Strings in Python are immutable sequences of characters. Every time we “modify” a string, Python creates a brand new string object behind the scenes.
Creating Strings
single = 'hello'
double = "hello" # same thing — pick one style and stick with it
multi = """This is a
multi-line string""" # triple quotes for multi-line
raw = r"C:\new\folder" # raw string — backslashes are literal
f-strings (Formatted String Literals)
Introduced in Python 3.6, f-strings are the cleanest way to embed expressions inside strings.
name = "Manish"
age = 25
print(f"Hi, I'm {name} and I'm {age} years old.")
# We can put any expression inside the braces
print(f"Next year I'll be {age + 1}")
print(f"Name uppercased: {name.upper()}")
print(f"Pi to 2 decimals: {3.14159:.2f}") # "3.14"
String Slicing
Strings support slicing just like lists. The syntax is string[start:stop:step].
text = "Python"
print(text[0]) # 'P'
print(text[-1]) # 'n' (last character)
print(text[0:3]) # 'Pyt' (start to stop-1)
print(text[::-1]) # 'nohtyP' (reversed — classic interview question)
Essential String Methods
Here are the methods that come up the most in interviews and everyday coding:
msg = " Hello, World! "
# Whitespace removal
msg.strip() # 'Hello, World!' (both sides)

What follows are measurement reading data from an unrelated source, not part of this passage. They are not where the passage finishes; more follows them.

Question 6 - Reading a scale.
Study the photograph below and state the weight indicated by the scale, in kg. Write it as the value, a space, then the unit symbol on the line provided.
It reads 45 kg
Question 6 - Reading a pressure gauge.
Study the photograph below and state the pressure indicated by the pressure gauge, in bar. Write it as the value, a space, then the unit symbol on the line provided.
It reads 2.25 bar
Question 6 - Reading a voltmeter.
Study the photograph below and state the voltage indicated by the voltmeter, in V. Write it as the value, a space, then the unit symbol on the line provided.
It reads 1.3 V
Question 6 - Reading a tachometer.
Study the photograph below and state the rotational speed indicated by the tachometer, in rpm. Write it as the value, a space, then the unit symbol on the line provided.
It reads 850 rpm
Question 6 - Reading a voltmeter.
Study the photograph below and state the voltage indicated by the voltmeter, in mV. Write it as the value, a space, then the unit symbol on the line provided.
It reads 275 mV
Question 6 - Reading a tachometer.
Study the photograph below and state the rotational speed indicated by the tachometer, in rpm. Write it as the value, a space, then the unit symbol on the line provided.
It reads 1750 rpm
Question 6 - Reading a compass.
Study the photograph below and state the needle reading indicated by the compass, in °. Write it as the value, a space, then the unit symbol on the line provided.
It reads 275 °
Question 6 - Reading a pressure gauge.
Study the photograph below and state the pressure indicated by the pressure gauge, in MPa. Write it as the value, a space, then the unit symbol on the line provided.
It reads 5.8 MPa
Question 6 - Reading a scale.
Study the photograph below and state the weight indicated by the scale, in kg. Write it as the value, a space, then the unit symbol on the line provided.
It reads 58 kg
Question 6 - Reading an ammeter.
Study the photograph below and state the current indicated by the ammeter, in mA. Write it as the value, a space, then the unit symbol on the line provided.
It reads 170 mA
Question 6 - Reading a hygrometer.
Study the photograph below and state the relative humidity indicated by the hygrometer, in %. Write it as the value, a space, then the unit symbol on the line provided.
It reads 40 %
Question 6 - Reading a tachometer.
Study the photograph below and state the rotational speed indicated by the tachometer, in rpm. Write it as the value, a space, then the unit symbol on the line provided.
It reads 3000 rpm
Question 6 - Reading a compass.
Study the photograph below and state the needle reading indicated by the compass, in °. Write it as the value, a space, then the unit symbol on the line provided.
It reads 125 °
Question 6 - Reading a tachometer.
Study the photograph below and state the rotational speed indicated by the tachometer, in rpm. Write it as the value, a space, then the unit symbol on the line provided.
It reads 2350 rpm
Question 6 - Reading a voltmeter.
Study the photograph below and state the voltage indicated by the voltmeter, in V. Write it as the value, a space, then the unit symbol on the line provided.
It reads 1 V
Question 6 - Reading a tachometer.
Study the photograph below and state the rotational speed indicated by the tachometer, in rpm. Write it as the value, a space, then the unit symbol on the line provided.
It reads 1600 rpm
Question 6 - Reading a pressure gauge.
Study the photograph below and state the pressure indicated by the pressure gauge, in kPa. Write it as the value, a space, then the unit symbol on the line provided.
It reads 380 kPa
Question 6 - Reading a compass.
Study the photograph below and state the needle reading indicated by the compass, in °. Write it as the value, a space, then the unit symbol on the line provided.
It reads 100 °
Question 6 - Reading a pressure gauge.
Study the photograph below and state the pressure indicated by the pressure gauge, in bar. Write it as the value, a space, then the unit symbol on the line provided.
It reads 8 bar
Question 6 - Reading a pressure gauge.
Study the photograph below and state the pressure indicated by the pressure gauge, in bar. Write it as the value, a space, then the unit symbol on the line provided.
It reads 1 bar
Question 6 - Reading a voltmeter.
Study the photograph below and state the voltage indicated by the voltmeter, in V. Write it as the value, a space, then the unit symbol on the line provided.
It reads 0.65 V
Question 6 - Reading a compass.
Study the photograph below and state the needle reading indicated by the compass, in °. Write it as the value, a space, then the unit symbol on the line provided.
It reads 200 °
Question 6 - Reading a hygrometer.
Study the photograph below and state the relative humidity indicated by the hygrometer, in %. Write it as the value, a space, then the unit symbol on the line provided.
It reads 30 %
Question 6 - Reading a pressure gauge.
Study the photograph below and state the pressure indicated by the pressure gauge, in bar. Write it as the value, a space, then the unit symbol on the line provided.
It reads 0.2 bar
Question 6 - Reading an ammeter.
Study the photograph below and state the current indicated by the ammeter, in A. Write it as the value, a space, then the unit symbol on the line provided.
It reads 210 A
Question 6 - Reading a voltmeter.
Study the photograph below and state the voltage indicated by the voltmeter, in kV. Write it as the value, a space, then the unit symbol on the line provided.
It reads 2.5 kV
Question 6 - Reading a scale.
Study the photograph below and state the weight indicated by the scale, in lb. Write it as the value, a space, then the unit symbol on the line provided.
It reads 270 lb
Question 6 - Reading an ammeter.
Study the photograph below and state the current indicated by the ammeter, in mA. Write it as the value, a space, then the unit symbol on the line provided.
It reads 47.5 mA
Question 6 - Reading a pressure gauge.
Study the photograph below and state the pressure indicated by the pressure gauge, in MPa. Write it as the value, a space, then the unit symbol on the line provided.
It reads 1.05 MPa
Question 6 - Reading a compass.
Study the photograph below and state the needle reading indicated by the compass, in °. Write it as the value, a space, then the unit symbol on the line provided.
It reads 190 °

msg.lstrip() # 'Hello, World! ' (left only)
msg.rstrip() # ' Hello, World!' (right only)
# Case conversion
"hello".upper() # 'HELLO'
"HELLO".lower() # 'hello'
"hello world".title() # 'Hello World'
"hello world".capitalize() # 'Hello world'
# Searching
"hello".find("ll") # 2 (index of first match, -1 if not found)
"hello".index("ll") # 2 (same but raises ValueError if not found)
"hello".startswith("he") # True
"hello".endswith("lo") # True
"hello hello".count("hello") # 2
# Splitting and joining
"a,b,c".split(",") # ['a', 'b', 'c']
" ".join(["a", "b", "c"]) # 'a b c'
# Replacing
"hello world".replace("world", "Python") # 'hello Python'
Checking String Content
These return True or False and are super handy for validation.
"123".isdigit() # True — only digits
"abc".isalpha() # True — only letters
"abc123".isalnum() # True — letters or digits
" ".isspace() # True — only whitespace
Strings Are Immutable
This trips up a lot of people. None of the methods above change the original string — they all return a new string.
name = "hello"
name.upper() # returns "HELLO" but name is still "hello"
name = name.upper() # now name is "HELLO" (reassigned to new object)
In simple language, always remember that string methods return new strings. If we forget to capture the return value, nothing changes.